> [WHAT YOU HAVE TO DO]:
Search the listing below for the word "linejoin" and copy each line where it appears.

SUPPLIED MATERIAL section start

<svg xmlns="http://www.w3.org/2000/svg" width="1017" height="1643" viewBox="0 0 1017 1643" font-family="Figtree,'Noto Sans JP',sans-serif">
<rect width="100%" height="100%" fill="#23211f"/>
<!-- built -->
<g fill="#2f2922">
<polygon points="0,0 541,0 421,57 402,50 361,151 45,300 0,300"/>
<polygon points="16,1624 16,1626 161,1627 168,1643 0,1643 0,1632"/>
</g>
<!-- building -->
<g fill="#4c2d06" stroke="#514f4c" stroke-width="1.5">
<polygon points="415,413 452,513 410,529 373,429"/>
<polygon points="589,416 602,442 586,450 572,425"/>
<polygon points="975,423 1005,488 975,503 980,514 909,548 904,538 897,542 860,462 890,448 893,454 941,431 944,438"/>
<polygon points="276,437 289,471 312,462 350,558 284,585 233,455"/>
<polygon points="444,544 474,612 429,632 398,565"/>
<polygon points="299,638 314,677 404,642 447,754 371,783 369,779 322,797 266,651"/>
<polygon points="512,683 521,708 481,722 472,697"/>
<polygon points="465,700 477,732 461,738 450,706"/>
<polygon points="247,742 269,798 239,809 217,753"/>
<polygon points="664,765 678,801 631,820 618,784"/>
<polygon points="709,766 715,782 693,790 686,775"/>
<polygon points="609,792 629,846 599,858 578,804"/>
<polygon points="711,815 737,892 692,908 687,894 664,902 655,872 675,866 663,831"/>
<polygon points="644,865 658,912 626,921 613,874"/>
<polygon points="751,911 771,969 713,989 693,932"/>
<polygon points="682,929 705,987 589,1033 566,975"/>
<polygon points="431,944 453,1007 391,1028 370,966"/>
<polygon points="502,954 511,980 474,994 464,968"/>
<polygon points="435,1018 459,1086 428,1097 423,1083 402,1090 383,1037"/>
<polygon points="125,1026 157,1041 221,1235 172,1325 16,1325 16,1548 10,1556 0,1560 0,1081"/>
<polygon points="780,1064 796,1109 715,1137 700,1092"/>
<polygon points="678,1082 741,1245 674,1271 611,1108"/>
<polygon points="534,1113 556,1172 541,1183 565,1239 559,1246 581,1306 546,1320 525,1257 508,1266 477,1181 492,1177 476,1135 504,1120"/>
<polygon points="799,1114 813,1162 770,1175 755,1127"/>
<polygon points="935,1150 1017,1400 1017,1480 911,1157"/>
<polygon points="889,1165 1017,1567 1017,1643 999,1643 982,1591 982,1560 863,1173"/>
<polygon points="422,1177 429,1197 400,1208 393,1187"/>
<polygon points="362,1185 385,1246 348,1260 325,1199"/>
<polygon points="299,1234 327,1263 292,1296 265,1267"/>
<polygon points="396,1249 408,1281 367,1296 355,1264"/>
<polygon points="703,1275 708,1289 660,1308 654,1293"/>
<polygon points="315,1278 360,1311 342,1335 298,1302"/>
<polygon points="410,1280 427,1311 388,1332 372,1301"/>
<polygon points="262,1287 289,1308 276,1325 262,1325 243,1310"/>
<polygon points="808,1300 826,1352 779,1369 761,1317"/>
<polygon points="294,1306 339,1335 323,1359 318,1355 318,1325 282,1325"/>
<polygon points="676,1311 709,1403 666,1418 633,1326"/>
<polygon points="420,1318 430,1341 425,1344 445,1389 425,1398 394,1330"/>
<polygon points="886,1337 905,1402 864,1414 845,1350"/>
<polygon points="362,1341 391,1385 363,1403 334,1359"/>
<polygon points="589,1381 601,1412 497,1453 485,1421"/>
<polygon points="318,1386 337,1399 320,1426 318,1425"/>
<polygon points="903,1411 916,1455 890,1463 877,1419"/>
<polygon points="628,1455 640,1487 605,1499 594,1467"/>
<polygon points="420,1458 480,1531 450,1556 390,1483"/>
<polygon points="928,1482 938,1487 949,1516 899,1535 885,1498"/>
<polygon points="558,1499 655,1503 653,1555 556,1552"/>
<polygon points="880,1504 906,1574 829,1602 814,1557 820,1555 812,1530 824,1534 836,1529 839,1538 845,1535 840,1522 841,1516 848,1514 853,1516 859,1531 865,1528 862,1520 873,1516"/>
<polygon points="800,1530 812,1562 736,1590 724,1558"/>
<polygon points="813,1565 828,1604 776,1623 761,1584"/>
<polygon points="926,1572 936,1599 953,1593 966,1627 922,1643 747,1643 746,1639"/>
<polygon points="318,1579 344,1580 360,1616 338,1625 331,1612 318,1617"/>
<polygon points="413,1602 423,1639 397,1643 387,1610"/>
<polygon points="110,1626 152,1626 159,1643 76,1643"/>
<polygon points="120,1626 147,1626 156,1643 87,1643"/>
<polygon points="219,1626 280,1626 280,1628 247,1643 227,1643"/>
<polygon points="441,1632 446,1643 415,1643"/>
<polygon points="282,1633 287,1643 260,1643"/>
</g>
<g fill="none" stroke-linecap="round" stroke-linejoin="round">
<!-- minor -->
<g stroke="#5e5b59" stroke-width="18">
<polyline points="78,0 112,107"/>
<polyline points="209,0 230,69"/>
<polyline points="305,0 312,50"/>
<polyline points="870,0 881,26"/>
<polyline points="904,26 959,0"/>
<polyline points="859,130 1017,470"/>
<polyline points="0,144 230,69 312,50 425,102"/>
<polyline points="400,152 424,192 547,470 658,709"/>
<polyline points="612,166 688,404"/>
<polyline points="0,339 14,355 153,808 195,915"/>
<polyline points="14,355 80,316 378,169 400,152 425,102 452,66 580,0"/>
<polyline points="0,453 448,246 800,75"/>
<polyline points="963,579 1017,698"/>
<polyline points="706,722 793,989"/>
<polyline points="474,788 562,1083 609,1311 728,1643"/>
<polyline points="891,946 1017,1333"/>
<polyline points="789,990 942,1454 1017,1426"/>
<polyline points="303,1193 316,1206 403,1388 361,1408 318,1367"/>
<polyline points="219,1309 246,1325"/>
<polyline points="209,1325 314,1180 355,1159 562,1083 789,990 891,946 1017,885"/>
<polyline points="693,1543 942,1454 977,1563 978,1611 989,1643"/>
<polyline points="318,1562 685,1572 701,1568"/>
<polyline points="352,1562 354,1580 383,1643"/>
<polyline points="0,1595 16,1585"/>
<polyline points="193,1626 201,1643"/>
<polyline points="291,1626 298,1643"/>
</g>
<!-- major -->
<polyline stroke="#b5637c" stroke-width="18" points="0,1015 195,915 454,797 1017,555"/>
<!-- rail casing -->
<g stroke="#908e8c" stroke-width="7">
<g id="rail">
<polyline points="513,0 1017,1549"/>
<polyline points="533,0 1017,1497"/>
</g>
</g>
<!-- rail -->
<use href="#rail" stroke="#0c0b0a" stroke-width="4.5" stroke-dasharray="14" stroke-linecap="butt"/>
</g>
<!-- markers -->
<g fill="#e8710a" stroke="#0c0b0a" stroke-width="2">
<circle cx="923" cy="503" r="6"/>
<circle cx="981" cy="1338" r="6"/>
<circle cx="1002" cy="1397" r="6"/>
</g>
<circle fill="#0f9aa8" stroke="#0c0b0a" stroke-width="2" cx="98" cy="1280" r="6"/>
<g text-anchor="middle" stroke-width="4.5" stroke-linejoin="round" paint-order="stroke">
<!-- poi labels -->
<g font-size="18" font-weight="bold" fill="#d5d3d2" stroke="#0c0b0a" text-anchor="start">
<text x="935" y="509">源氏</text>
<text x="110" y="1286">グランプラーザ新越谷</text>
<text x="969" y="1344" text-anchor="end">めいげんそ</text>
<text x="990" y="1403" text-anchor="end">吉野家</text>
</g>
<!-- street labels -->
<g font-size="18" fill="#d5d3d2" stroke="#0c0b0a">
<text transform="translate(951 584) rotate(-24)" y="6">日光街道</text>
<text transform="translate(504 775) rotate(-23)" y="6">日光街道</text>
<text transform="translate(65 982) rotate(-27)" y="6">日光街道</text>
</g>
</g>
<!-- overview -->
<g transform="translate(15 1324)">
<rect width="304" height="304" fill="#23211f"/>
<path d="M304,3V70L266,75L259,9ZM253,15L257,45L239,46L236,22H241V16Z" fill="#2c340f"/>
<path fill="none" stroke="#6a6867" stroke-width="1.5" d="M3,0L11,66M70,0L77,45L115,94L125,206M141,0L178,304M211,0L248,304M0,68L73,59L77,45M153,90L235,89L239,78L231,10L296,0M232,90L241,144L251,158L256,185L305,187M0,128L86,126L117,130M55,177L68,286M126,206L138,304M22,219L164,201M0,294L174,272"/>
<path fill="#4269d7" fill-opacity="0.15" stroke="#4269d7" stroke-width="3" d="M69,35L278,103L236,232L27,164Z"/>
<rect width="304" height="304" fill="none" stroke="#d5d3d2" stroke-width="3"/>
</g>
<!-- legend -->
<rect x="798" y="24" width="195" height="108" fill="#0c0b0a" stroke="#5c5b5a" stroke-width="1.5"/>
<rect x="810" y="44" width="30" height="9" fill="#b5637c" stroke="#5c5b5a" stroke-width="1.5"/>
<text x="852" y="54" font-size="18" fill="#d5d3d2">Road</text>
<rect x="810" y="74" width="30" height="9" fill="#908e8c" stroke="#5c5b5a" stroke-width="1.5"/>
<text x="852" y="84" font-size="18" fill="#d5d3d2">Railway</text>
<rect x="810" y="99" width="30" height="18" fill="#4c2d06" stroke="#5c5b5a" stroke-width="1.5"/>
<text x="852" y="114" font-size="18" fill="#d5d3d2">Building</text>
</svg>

SUPPLIED MATERIAL section end

> [TASK SOLUTION]:
<g fill="none" stroke-linecap="round" stroke-linejoin="round">
<g text-anchor="middle" stroke-width="4.5" stroke-linejoin="round" paint-order="stroke">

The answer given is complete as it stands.